## TASK DESCRIPTION
Up to and including the line that holds "### Something else", print the data exactly from its first line; do not print the pictures.

──────── DATASET RECORDS ────────

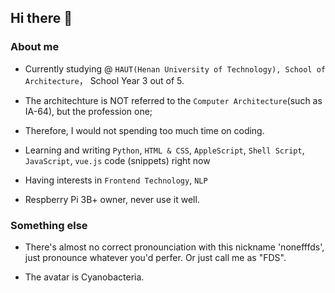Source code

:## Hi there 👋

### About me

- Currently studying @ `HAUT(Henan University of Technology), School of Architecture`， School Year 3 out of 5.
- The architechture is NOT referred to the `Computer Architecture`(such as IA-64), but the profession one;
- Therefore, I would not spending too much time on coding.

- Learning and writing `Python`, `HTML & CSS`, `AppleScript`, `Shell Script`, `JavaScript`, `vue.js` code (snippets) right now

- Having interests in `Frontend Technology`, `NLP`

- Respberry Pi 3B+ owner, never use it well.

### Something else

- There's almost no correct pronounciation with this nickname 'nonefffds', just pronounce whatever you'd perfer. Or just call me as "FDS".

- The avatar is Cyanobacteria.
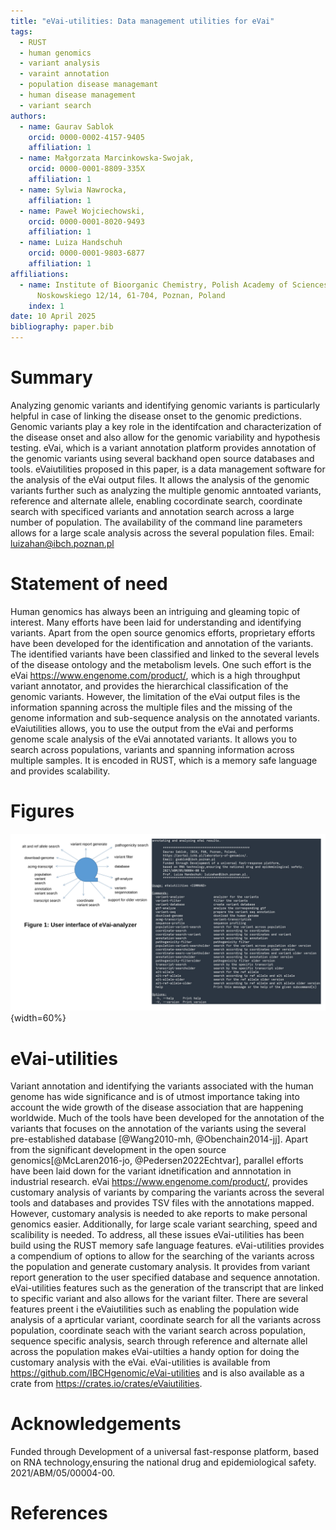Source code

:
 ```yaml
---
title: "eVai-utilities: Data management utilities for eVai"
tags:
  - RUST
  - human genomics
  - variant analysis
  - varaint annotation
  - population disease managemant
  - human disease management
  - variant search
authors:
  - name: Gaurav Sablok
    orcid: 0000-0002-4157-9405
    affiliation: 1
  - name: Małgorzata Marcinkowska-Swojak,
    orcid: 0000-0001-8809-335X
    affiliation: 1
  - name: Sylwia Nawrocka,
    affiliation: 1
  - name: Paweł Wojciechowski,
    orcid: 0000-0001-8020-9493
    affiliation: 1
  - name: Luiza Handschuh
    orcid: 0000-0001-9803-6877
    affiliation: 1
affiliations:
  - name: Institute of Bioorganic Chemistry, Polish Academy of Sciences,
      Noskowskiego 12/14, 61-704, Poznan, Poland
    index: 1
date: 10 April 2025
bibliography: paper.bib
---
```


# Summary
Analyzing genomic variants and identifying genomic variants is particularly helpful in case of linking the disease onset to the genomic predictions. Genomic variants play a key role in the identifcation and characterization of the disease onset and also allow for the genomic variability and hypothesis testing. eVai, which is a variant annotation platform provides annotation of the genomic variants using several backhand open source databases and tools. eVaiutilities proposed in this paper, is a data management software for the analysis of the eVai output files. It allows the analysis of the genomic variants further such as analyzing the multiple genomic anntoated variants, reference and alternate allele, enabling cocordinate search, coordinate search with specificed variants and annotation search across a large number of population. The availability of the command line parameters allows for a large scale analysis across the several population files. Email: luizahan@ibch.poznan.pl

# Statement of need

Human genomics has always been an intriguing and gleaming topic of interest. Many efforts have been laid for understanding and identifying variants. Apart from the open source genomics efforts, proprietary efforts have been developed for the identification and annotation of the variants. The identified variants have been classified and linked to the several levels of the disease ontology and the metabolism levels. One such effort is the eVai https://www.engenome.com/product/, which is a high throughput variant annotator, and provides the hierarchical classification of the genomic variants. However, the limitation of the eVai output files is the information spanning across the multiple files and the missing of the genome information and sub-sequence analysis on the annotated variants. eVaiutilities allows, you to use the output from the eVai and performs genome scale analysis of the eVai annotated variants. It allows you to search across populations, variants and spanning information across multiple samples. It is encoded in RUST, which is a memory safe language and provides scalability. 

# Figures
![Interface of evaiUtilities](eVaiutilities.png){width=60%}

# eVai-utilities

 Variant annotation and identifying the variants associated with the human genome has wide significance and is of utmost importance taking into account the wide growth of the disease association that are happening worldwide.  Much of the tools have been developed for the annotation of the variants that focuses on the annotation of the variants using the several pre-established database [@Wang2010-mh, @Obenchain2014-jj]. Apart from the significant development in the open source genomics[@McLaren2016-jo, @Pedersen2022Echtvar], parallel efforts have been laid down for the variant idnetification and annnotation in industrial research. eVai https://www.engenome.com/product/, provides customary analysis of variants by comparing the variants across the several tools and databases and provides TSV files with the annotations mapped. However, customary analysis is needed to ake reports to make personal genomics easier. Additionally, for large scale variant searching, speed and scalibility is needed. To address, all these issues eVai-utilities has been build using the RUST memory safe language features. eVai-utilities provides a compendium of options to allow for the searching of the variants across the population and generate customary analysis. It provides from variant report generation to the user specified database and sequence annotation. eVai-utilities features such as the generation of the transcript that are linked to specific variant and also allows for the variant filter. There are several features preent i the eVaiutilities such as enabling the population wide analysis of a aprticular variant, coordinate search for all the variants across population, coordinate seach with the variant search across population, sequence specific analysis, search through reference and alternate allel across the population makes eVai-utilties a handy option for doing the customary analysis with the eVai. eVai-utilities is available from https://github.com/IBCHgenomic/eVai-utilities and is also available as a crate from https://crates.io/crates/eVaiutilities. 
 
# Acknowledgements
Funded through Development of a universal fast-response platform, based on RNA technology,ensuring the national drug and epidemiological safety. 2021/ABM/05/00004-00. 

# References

────────

## COMPLETED EXERCISE
Source code

:## Hi there 👋

### About me

- Currently studying @ `HAUT(Henan University of Technology), School of Architecture`， School Year 3 out of 5.
- The architechture is NOT referred to the `Computer Architecture`(such as IA-64), but the profession one;
- Therefore, I would not spending too much time on coding.

- Learning and writing `Python`, `HTML & CSS`, `AppleScript`, `Shell Script`, `JavaScript`, `vue.js` code (snippets) right now

- Having interests in `Frontend Technology`, `NLP`

- Respberry Pi 3B+ owner, never use it well.

### Something else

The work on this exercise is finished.